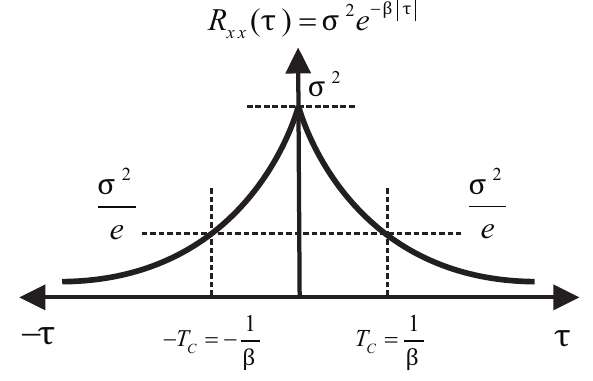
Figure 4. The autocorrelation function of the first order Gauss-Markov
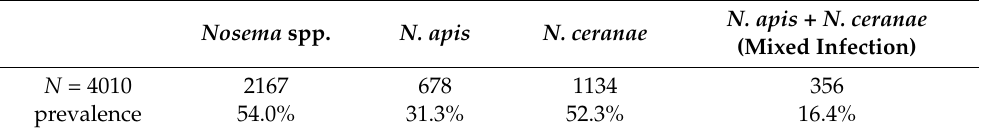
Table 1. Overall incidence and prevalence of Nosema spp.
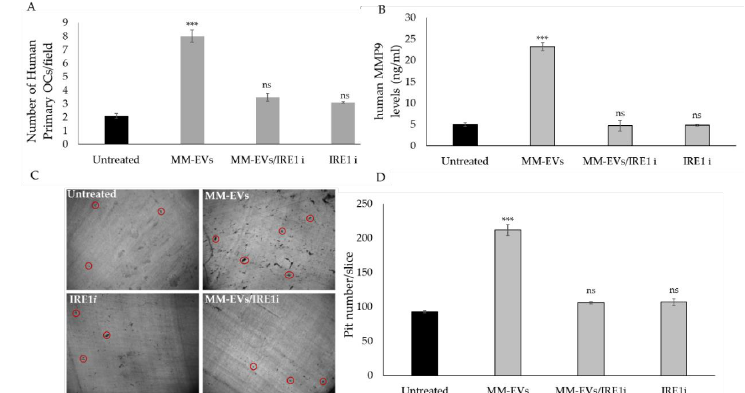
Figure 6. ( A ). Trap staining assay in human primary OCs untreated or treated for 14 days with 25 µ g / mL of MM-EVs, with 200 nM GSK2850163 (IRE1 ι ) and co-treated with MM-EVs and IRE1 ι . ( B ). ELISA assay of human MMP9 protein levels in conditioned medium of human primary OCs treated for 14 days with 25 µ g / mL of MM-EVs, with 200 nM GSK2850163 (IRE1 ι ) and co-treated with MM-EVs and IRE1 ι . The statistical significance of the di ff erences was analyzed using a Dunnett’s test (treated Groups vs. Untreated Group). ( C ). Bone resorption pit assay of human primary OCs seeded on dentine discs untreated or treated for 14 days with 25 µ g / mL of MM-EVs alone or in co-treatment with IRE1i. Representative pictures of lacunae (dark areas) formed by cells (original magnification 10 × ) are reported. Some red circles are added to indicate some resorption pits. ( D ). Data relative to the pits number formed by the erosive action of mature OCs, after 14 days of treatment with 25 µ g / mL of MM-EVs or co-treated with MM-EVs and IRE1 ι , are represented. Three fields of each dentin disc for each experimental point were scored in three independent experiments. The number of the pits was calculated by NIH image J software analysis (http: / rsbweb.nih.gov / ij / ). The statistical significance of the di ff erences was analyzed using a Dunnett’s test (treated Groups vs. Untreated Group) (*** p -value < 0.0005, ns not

THE TASK :: Transcribe each line of the material above verbatim, but do not include the images.

SOLUTION FOR THIS PROBLEM ::
Figure 4. The autocorrelation function of the first order Gauss-Markov
Table 1. Overall incidence and prevalence of Nosema spp.
Figure 6. ( A ). Trap staining assay in human primary OCs untreated or treated for 14 days with 25 µ g / mL of MM-EVs, with 200 nM GSK2850163 (IRE1 ι ) and co-treated with MM-EVs and IRE1 ι . ( B ). ELISA assay of human MMP9 protein levels in conditioned medium of human primary OCs treated for 14 days with 25 µ g / mL of MM-EVs, with 200 nM GSK2850163 (IRE1 ι ) and co-treated with MM-EVs and IRE1 ι . The statistical significance of the di ff erences was analyzed using a Dunnett’s test (treated Groups vs. Untreated Group). ( C ). Bone resorption pit assay of human primary OCs seeded on dentine discs untreated or treated for 14 days with 25 µ g / mL of MM-EVs alone or in co-treatment with IRE1i. Representative pictures of lacunae (dark areas) formed by cells (original magnification 10 × ) are reported. Some red circles are added to indicate some resorption pits. ( D ). Data relative to the pits number formed by the erosive action of mature OCs, after 14 days of treatment with 25 µ g / mL of MM-EVs or co-treated with MM-EVs and IRE1 ι , are represented. Three fields of each dentin disc for each experimental point were scored in three independent experiments. The number of the pits was calculated by NIH image J software analysis (http: / rsbweb.nih.gov / ij / ). The statistical significance of the di ff erences was analyzed using a Dunnett’s test (treated Groups vs. Untreated Group) (*** p -value < 0.0005, ns not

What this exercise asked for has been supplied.